The Public Portfolio

The fiscal rule is far from the only screening process for public investment projects. The Treasury still applies its Green Book principles to assess the business case for a project. On top of this the new Financial Transaction Control Framework aims to ensure the new fiscal space is not used irresponsibly, building on and not supplanting existing frameworks. It requires that major financial transactions (FTs) above a soon-to-be-specified threshold must be delivered by designated expert public financial institutions rather than by government departments, except when Treasury allows otherwise on the basis of “exceptional reasons where [doing so] would undermine the objectives of the policy”.  

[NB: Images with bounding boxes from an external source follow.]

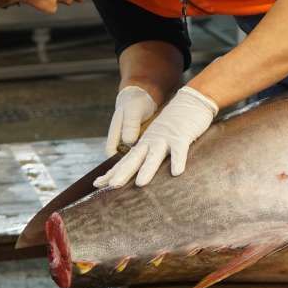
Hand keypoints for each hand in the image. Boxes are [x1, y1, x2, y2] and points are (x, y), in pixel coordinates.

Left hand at [94, 86, 218, 187]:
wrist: (190, 101)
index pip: (125, 160)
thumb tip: (140, 176)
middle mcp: (151, 141)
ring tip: (140, 183)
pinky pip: (179, 150)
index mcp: (144, 144)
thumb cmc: (175, 125)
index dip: (112, 172)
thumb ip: (150, 155)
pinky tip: (176, 172)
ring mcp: (166, 138)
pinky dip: (178, 160)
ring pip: (155, 155)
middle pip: (134, 159)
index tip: (97, 184)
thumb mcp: (158, 139)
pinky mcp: (182, 136)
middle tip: (111, 186)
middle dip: (123, 172)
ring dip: (147, 169)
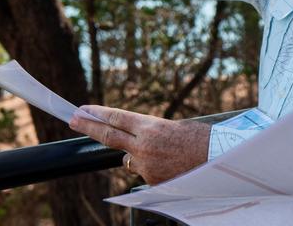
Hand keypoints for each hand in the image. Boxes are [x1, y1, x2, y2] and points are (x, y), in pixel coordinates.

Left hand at [70, 105, 210, 184]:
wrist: (219, 160)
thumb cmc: (202, 139)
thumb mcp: (173, 127)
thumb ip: (149, 132)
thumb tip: (133, 140)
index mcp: (151, 127)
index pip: (116, 118)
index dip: (97, 114)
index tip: (82, 110)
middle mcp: (144, 146)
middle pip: (109, 136)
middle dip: (88, 127)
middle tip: (73, 120)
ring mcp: (146, 166)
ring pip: (129, 158)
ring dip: (137, 154)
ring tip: (163, 151)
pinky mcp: (151, 181)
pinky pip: (144, 171)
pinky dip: (153, 167)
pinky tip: (171, 164)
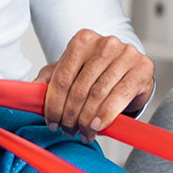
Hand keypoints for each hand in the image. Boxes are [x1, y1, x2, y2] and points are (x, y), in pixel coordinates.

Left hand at [34, 29, 153, 142]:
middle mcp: (105, 43)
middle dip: (70, 115)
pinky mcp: (142, 68)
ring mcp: (126, 53)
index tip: (51, 122)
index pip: (63, 76)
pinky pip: (120, 96)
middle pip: (80, 87)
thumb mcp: (71, 72)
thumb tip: (30, 90)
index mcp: (83, 40)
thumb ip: (50, 79)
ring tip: (83, 132)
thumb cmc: (98, 73)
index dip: (54, 104)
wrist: (129, 71)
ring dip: (87, 119)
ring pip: (99, 93)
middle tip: (68, 130)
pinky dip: (106, 115)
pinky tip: (98, 126)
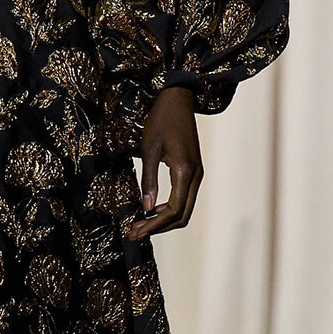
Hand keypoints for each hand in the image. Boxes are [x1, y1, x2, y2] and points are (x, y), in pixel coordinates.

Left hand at [125, 85, 202, 240]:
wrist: (178, 100)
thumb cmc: (161, 121)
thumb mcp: (149, 149)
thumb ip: (148, 180)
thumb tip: (145, 208)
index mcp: (185, 172)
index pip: (173, 211)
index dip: (154, 225)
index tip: (136, 232)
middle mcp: (195, 176)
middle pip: (182, 216)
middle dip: (158, 228)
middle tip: (135, 233)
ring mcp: (197, 174)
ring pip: (184, 209)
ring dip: (163, 220)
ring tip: (140, 224)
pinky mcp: (193, 171)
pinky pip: (184, 198)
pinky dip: (169, 209)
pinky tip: (152, 209)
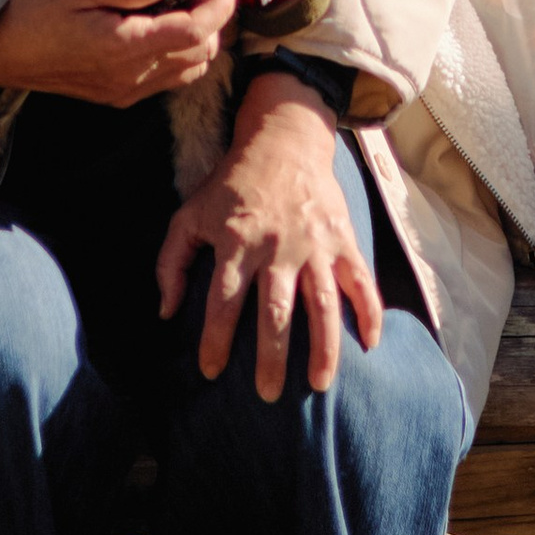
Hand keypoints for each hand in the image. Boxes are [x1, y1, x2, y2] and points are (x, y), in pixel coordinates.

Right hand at [0, 0, 240, 108]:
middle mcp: (133, 77)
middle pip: (201, 54)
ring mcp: (127, 91)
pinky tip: (170, 30)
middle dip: (217, 20)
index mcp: (126, 47)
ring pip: (189, 72)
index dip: (222, 6)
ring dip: (202, 41)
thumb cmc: (35, 14)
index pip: (196, 32)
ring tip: (196, 5)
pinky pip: (168, 81)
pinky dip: (182, 57)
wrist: (0, 53)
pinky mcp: (119, 96)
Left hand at [157, 75, 380, 400]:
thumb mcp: (189, 214)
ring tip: (320, 385)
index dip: (215, 338)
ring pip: (322, 303)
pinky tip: (369, 345)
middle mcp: (277, 246)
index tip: (211, 370)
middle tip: (268, 395)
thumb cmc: (231, 184)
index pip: (223, 299)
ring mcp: (315, 244)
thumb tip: (164, 313)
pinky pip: (361, 281)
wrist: (283, 140)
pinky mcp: (343, 239)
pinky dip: (369, 313)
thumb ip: (171, 263)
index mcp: (236, 241)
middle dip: (272, 357)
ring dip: (324, 347)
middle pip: (276, 310)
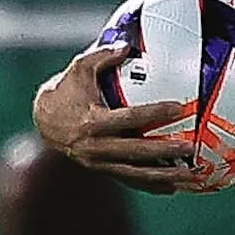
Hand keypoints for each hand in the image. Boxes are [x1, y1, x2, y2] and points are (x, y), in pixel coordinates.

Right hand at [32, 40, 204, 189]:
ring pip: (135, 173)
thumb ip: (102, 55)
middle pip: (136, 152)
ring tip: (190, 175)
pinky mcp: (102, 170)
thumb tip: (127, 47)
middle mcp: (95, 147)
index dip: (155, 113)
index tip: (179, 108)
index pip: (129, 119)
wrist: (44, 121)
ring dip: (164, 176)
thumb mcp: (79, 68)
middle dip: (165, 151)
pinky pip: (130, 180)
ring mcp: (99, 162)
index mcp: (92, 122)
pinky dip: (151, 185)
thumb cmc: (66, 91)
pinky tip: (173, 187)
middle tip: (190, 147)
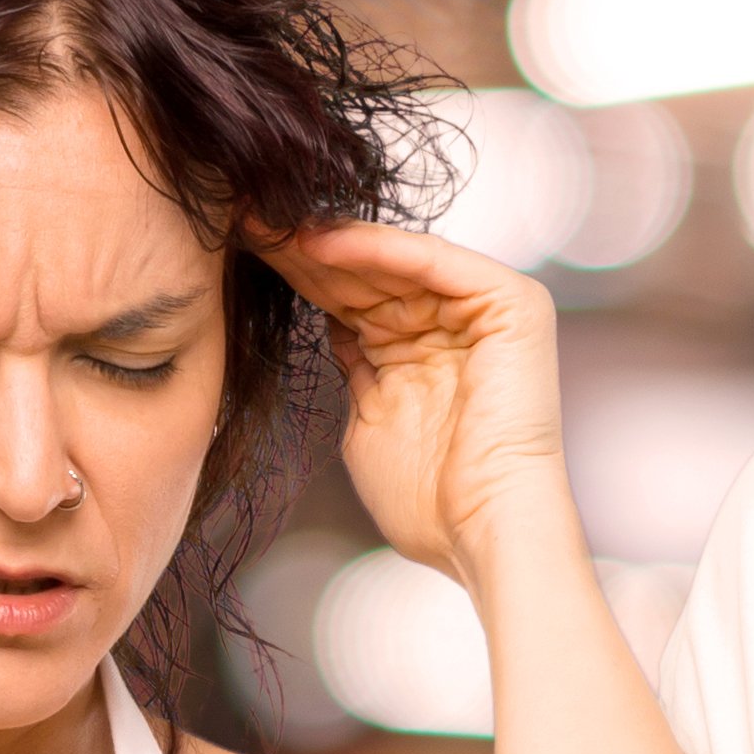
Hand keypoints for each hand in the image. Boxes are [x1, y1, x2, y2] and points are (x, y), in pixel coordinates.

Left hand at [261, 221, 576, 583]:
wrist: (481, 532)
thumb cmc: (428, 501)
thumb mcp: (369, 417)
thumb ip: (355, 365)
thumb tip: (329, 322)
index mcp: (429, 350)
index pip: (357, 298)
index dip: (300, 275)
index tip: (242, 252)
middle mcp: (461, 323)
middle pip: (373, 273)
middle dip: (306, 250)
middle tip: (243, 221)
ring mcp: (490, 310)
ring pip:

FTs return on investment (ROI) must be at least as high as the yield on gilts — in other words covering the debt issued to finance it. This risks privileging a focus on securing certain returns with defined revenue streams, without due regard to wider strategic value that investments can bring in securing delivery of government targets and a long term industrial strategy. The FTCF stipulates that ROI be considered at the portfolio level, in line with conventional financial diversification. However, the specific character of the relationships between system components when guided towards strategic objectives — such as industrial strategy or especially decarbonisation — present severe challenges to the backward-looking correlations that traditionally inform portfolio diversification. As we have previously argued, the economics guiding this approach is ill-suited to the non-linearities and disaggregability that characterise system-level consequences of the infrastructure we need to build, and with which GBE  will be concerned — in particular the Green Book’s current “net present social welfare” approach compares unfavourably to new frameworks like “risk opportunity analysis”.  

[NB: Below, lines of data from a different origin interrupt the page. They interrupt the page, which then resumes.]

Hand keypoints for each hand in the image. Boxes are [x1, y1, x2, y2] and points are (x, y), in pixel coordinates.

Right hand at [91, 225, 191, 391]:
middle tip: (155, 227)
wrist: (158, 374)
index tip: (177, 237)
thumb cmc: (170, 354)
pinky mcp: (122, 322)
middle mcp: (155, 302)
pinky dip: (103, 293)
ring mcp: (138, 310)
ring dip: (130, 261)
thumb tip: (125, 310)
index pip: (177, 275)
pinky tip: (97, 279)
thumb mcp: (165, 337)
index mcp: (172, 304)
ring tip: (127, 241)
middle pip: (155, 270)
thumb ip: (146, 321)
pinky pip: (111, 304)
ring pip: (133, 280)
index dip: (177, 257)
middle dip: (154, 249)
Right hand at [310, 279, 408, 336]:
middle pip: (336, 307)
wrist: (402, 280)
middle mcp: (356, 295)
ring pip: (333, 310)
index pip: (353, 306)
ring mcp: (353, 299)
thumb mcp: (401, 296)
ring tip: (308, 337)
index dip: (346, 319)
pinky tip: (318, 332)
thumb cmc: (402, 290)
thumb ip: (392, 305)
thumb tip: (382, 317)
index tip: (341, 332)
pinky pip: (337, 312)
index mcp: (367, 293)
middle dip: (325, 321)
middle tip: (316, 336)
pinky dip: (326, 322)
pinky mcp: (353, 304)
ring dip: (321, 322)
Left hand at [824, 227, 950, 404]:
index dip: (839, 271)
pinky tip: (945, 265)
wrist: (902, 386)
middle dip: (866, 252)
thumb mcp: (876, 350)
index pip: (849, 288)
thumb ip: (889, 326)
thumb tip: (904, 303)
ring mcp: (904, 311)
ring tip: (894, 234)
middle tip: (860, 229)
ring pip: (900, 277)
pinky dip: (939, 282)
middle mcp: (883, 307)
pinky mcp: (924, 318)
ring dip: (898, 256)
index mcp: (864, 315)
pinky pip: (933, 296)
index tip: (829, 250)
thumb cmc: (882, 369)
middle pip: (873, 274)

Given the timescales of the kind of investments needed, much also hinges on the choice of discount rate employed in this analysis. Green Book discount rates make heroic assumptions of a constant 2 per cent annual increase in GDP per capita and are updated infrequently and at a lag to interest rates that ground the concept in financially meaningful counterfactual rather than hedonic metaphysics. Other issues also pertain to cross-sectional variation in discount rates between projects, instances of double-discounting. The benefits calculation also depends on the overly simplistic monetisation of externalities such as abated greenhouse gas emissions in a manner that cannot easily account for path dependent and system-wide decarbonisation requirements and the uncertainty they bring.

Under the scrutiny of financial markets, good economic governance involves a mix of rules and discretion. The Chancellor’s much publicised changes to the former has broken with the tradition of the last fifteen years. But the latter will need a similar paradigm shift if the UK’s hopes of physical repair are not to be weighed down.